Transcribe the forum thread word for word, starting with "## Brother Emund" and going on through "well liked though.".

-- start of PAGE TEXT --

# Characters from the Horus Heresy in 40k



## raider1987 (Dec 3, 2010)

I am trying to find books where characters such as chaos champions and Deamon Primarchs show up in 40k. So far I have found Abaddon in Soul Hunter and Typhus in Cadian Blood, but there must be more than that?

I know Angron battled at the first war of Armageddon. Hopefully he will show up in ADB's upcoming Grey Knights novels. Magnus invaded Fenris and I hope to see him in Battle of the fang. 

I also know that Magnus popped up in one of the space wolf novels, I own them all but have yet to read them, does anyone know which book he showed up in?

So does anyone know where any other major players show up in? Thanks guys.


----------



## Brother Emund (Apr 17, 2009)

'Red Magnus' is mentioned in the Space Wolves Omnibus, right towards the end


----------



## demonictalkin56 (Jan 30, 2011)

Ahriman turns up in 3rd Dawn of War book if thats any help; it's not very well liked though.


----------



## D-A-C (Sep 21, 2010)

raider1987 said:


> I am trying to find books where characters such as chaos champions and Deamon Primarchs show up in 40k. So far I have found Abaddon in Soul Hunter and Typhus in Cadian Blood, but there must be more than that?
> 
> I know Angron battled at the first war of Armageddon. Hopefully he will show up in ADB's upcoming Grey Knights novels. Magnus invaded Fenris and I hope to see him in Battle of the fang.
> 
> ...


Probably a silly answer on my part.

But most of them show up in the Horus Heresy series.

You do know that?

Lucius, Kharn, Typhus, and probably some 'good guys' aswell, also the an Eldar character of the Ulwthe (whatever) clan shows up.

Just get the entire series, most of the books are of a very high standard.


----------



## LazyG (Sep 15, 2008)

Fabius Bile in the 

Blood angels Novels


----------



## JaqTaar (Apr 9, 2011)

D-A-C said:


> But most of them show up in the Horus Heresy series.
> 
> You do know that?


You might want to take a closer look at the thread title. :wink:

In addition to the already mentioned: 
Ahriman is in the Daemonifuge comic. Abaddon's in the two Battlefleet Gothic Novels.

Astelan first appeared in Angels of Darkness.


----------



## D-A-C (Sep 21, 2010)

JaqTaar said:


> You might want to take a closer look at the thread title. :wink:
> 
> In addition to the already mentioned:
> Ahriman is in the Daemonifuge comic. Abaddon's in the two Battlefleet Gothic Novels.
> ...


That's incredibly embarrasing.

All I can say is whoops.


----------



## raider1987 (Dec 3, 2010)

LazyG said:


> Fabius Bile in the
> 
> Blood angels Novels


Really? I am on the first one in the omnibus now, its ok... he seems to be making up fluff as he goes along though. Which book does he show up in?


----------



## increaso (Jun 5, 2010)

raider1987 said:


> Really? I am on the first one in the omnibus now, its ok... he seems to be making up fluff as he goes along though. Which book does he show up in?

-- end of PAGE TEXT --
-- start of DATASET ROWS --

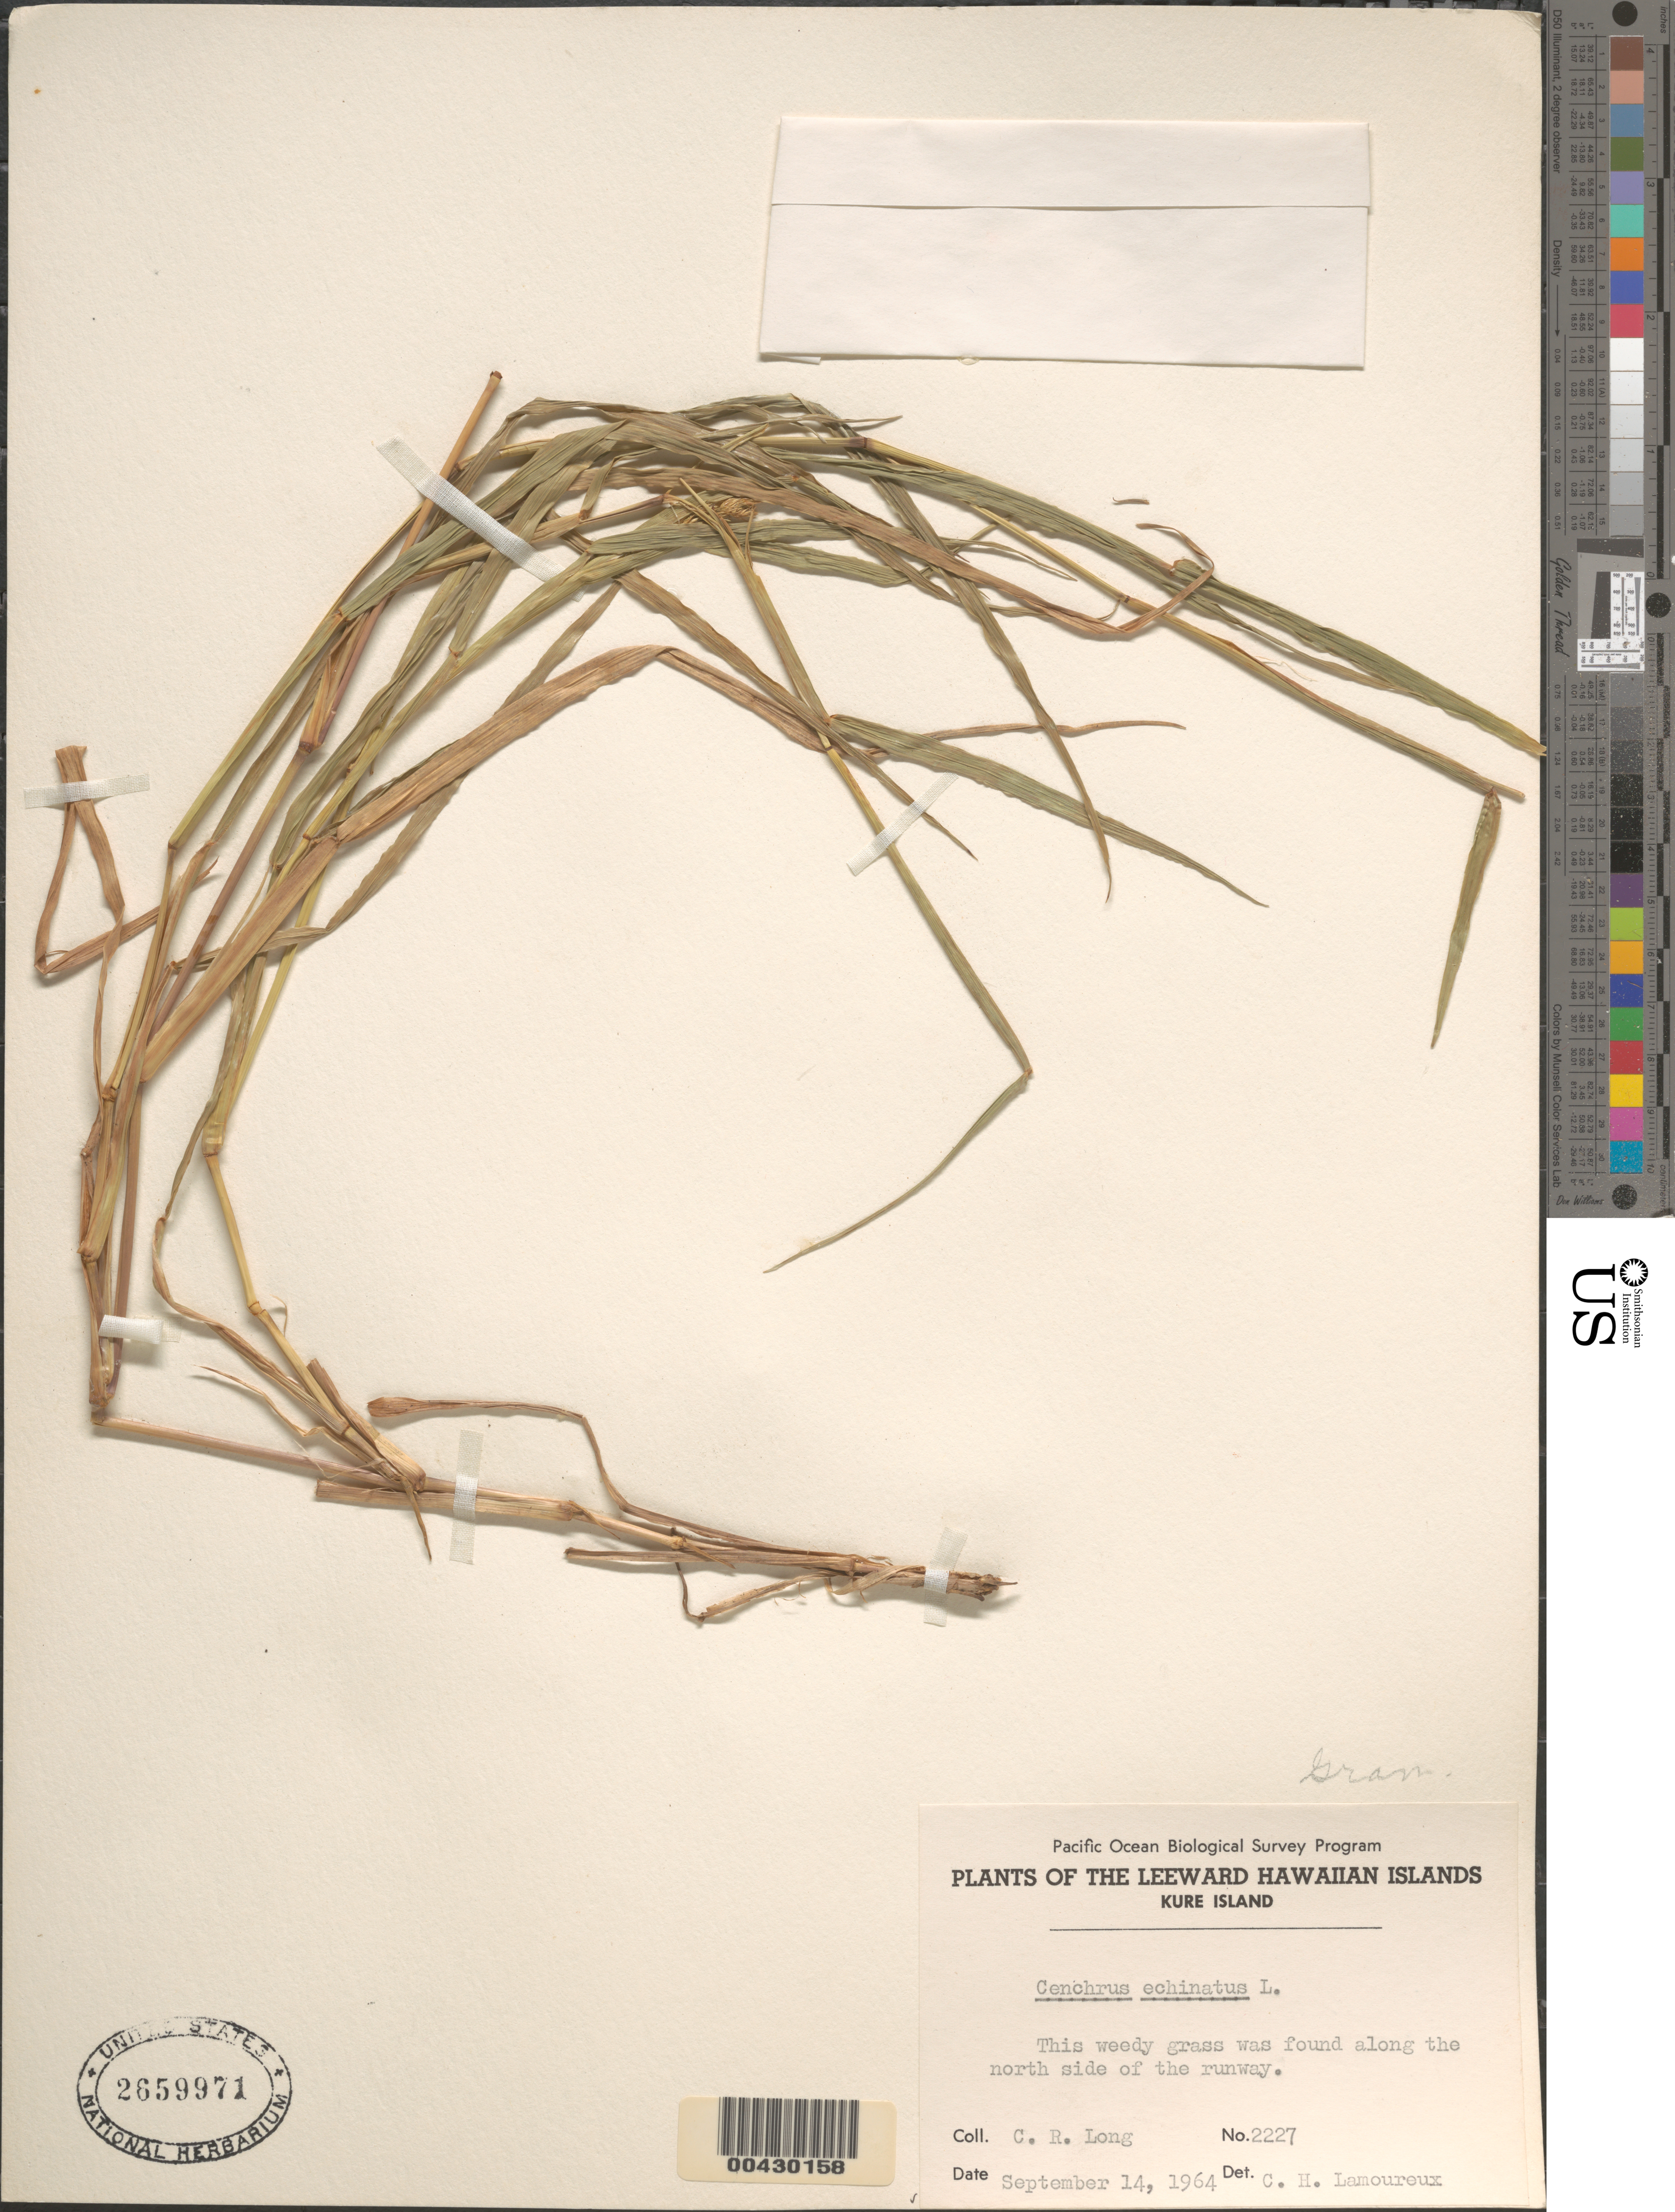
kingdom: Plantae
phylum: Tracheophyta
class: Liliopsida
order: Poales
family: Poaceae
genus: Cenchrus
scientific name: Cenchrus echinatus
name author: L.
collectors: C. Long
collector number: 2227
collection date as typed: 14 Sep 1964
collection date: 1964-09-14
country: United States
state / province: Hawaii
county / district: Honolulu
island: Kure Atoll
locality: along the north side of the runway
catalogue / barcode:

-- end of DATASET ROWS --

### RESULT
## Brother Emund (Apr 17, 2009)

'Red Magnus' is mentioned in the Space Wolves Omnibus, right towards the end


----------



## demonictalkin56 (Jan 30, 2011)

Ahriman turns up in 3rd Dawn of War book if thats any help; it's not very well liked though.